:: EXTRAIT DU TEXTE ::
CA Orléans, ch. soc., 20 novembre 2012, n° 11-03334
ORLÉANS
Arrêt
Infirmation
PARTIES
Demandeur :
Valomet
Défendeur :
Tradition du Terroir de Sologne (SAS)
COMPOSITION DE LA JURIDICTION
Président de chambre :
M. Velly
Conseillers :
M. Lebrun, Mme Paffenhoff
Avocats :
Mes Baron, Bouget
Résumé des faits et de la procédure
La SAS Tradition du Terroir de Sologne a saisi le Conseil de prud'hommes de Blois de plusieurs demandes à l'encontre de Monsieur Olivier Valomet, pour le détail desquelles il est renvoyé au jugement du 19 octobre 2011, la cour se référant aussi à cette décision pour l'exposé des demandes reconventionnelles et des moyens initiaux.
Le conseil de prud'hommes a :
- annulé la clause de non-concurrence
- condamné Monsieur Valomet à payer 14 400 euro de remboursement des indemnités compensatrices perçues
- condamné la société à payer 6 000 euro de dommages-intérêts pour procédure abusive.
Le jugement a été notifié à Monsieur Valomet le 5 novembre 2011.
Il en a fait appel le 10 novembre 2011.
Demandes et moyens des parties
Il demande la confirmation en ce qui concerne la nullité de la clause et les 6 000 euro.
Pour le surplus, il offre de régler les sommes versées à tort depuis la rupture du contrat, soit le 1er juin 2010, au titre de l'indemnisation de cette clause, soit 300 euro par mois et 4 500 euro à la date du jugement.
Il réclame aussi 2 500 euro en application de l'article 700 du Code de procédure civile.
Pour l'exposé de son argumentation, la cour se réfère à ses conclusions, soutenues oralement.

:: TÂCHES À RÉALISER ::
(a) Répondez à ces questions sur l'arrêt ci-dessus :
(i) Quel montant le conseil de prud'hommes a-t-il condamné Monsieur Valomet à payer en remboursement des indemnités compensatrices perçues ?
(ii) À quelle date Monsieur Valomet a-t-il fait appel du jugement ?
(iii) Qui préside la chambre ?
(b) Reproduisez sans rien changer le passage de l'arrêt ci-dessus qui commence par les mots « Le jugement a » et se termine par « de procédure civile. ».

:: DONNÉES AFFICHÉES ::
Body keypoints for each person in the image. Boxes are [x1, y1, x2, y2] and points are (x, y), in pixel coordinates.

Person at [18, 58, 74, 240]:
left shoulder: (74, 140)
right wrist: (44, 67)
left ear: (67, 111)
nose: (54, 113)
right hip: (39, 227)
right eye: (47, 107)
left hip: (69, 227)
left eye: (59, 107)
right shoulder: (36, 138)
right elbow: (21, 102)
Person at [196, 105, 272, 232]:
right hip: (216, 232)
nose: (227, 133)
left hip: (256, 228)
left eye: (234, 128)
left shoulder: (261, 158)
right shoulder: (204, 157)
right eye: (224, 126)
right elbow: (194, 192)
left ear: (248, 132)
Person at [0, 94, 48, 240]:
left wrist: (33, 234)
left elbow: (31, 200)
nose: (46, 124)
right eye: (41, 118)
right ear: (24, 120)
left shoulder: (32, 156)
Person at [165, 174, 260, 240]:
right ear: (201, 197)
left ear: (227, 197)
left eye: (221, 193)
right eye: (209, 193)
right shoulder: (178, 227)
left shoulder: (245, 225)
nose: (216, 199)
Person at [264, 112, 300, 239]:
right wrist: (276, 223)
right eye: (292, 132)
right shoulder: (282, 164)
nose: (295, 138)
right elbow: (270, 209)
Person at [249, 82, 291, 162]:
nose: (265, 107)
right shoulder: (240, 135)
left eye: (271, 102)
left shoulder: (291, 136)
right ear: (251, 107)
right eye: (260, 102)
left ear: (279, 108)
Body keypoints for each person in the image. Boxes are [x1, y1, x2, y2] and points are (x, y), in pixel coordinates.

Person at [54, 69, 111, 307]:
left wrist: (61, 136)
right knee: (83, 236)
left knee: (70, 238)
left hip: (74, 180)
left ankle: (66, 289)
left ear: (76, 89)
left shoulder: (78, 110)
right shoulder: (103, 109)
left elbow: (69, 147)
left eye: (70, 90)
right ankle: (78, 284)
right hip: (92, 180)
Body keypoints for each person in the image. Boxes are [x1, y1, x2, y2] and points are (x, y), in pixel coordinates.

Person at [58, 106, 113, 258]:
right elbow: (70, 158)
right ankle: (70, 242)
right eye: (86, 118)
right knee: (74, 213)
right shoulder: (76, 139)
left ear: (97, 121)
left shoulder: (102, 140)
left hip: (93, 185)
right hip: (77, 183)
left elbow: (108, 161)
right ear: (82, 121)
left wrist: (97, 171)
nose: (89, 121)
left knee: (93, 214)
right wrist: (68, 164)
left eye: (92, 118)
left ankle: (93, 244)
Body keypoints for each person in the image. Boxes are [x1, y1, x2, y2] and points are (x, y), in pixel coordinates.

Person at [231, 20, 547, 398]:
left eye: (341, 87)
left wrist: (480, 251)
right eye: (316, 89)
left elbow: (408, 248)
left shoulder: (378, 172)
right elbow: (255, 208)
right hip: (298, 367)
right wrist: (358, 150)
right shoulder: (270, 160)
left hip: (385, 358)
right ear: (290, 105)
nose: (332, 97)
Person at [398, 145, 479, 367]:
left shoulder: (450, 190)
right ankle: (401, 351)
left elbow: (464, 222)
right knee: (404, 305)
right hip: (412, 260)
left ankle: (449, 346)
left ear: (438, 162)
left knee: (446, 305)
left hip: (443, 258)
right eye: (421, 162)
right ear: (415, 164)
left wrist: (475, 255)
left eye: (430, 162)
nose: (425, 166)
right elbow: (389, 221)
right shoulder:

:: RÉPONSES PAR TÂCHE ::
(a)
(i) 14 400 euro
(ii) Le 10 novembre 2011
(iii) M. Velly

(b)
Le jugement a été notifié à Monsieur Valomet le 5 novembre 2011.
Il en a fait appel le 10 novembre 2011.
Demandes et moyens des parties
Il demande la confirmation en ce qui concerne la nullité de la clause et les 6 000 euro.
Pour le surplus, il offre de régler les sommes versées à tort depuis la rupture du contrat, soit le 1er juin 2010, au titre de l'indemnisation de cette clause, soit 300 euro par mois et 4 500 euro à la date du jugement.
Il réclame aussi 2 500 euro en application de l'article 700 du Code de procédure civile.